Re: large memory support for x86

From: Brian Gerst (
Date: Fri Oct 13 2000 - 13:55:03 EST

Chris Swiedler wrote:
> > no, x86 virtual memory is 32 bits - segmentation only provides a way to
> > segment this 4GB virtual memory, but cannot extend it. Under Linux there
> > is 3GB virtual memory available to user-space processes.
> >
> > this 3GB virtual memory does not have to be mapped to the same physical
> > pages all the time - and this is nothing new. mmap()/munmap()-ing memory
> > dynamically is one way to 'extend' the amount of physical RAM controlled
> > by a single process. I doubt this would be very economical though.
> >
> > Such big-RAM systems are almost always SMP systems, so eg. a 4-way system
> > can have 4x 3GB processes == 12 GB RAM fully utilized.
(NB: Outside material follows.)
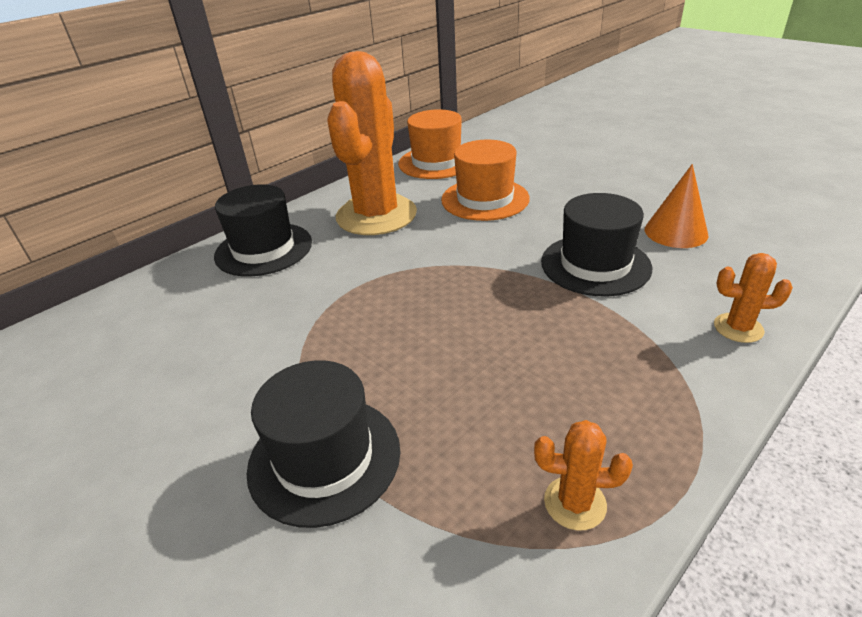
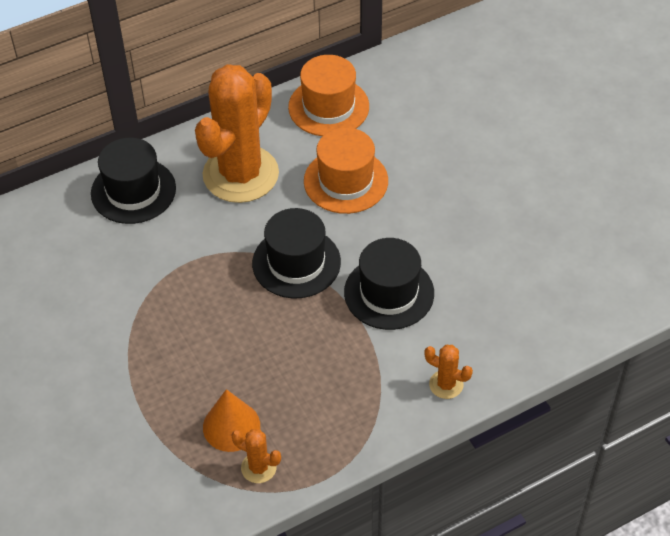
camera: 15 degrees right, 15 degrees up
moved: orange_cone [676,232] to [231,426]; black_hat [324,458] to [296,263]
An 8-way system can
> > utilize up to 24 GB RAM at once, without having to play mmap/munmap
> > 'memory extender' tricks.
> Why is it that a user process can't intentionally switch segments?
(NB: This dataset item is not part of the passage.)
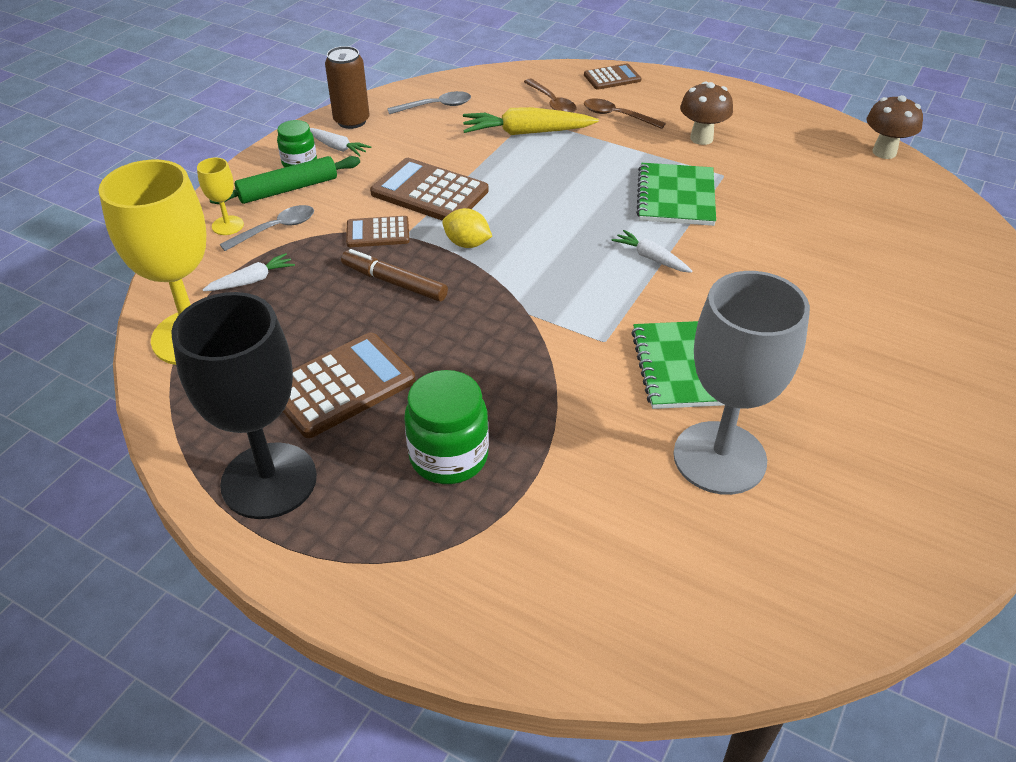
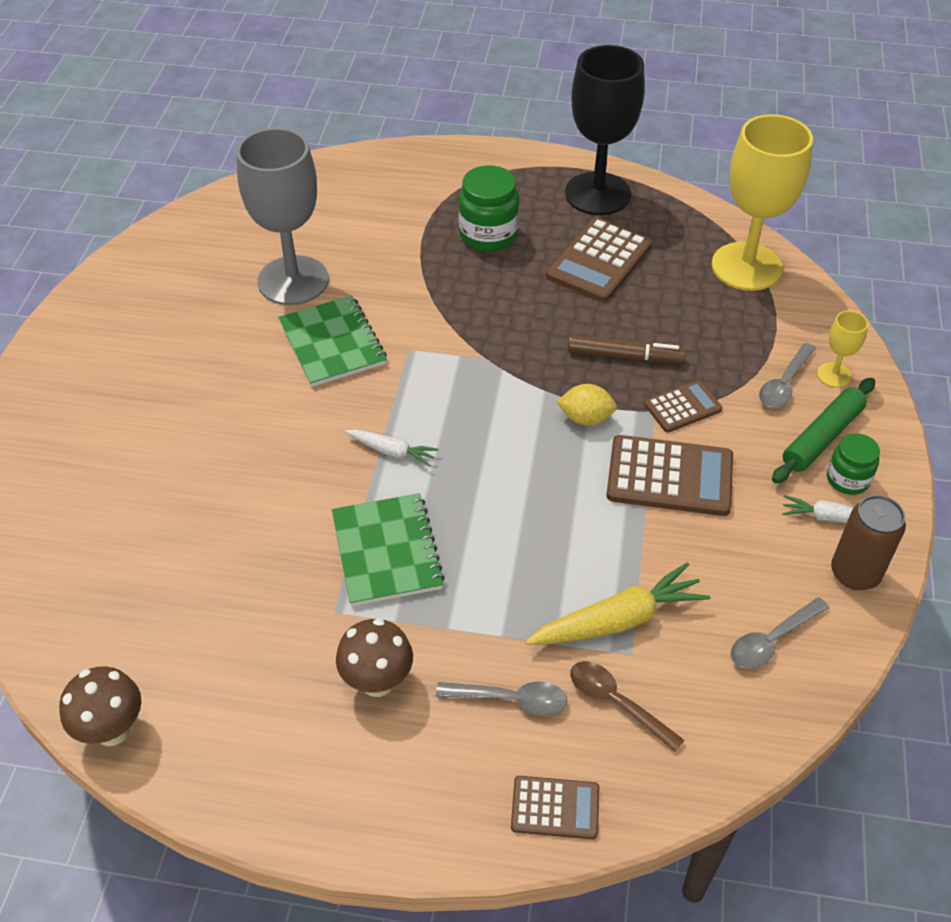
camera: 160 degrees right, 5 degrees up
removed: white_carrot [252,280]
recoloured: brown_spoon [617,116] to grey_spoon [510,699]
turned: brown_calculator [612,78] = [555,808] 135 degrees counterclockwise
> Dereferencing a 32-bit address causes the address to be calculated using the
> "current" segment descriptor, right? It seems to me that a process could set
> a new segment selector, in which case a dereference would operate on a whole
> new segment. Is there a reason why processes are limited to a single
> segment?

A segment is just a window mapped on top of virtual memory. A process
can have many segments, but only has one virtual memory mapping. You
cannot use segments to access memory that isn't mapped into the virtual
address space, which is where the 32-bit limit exists. It may be
possible to use the segment not present fault to switch page tables, but
this would be very unportable and would incur alot of extra overhead.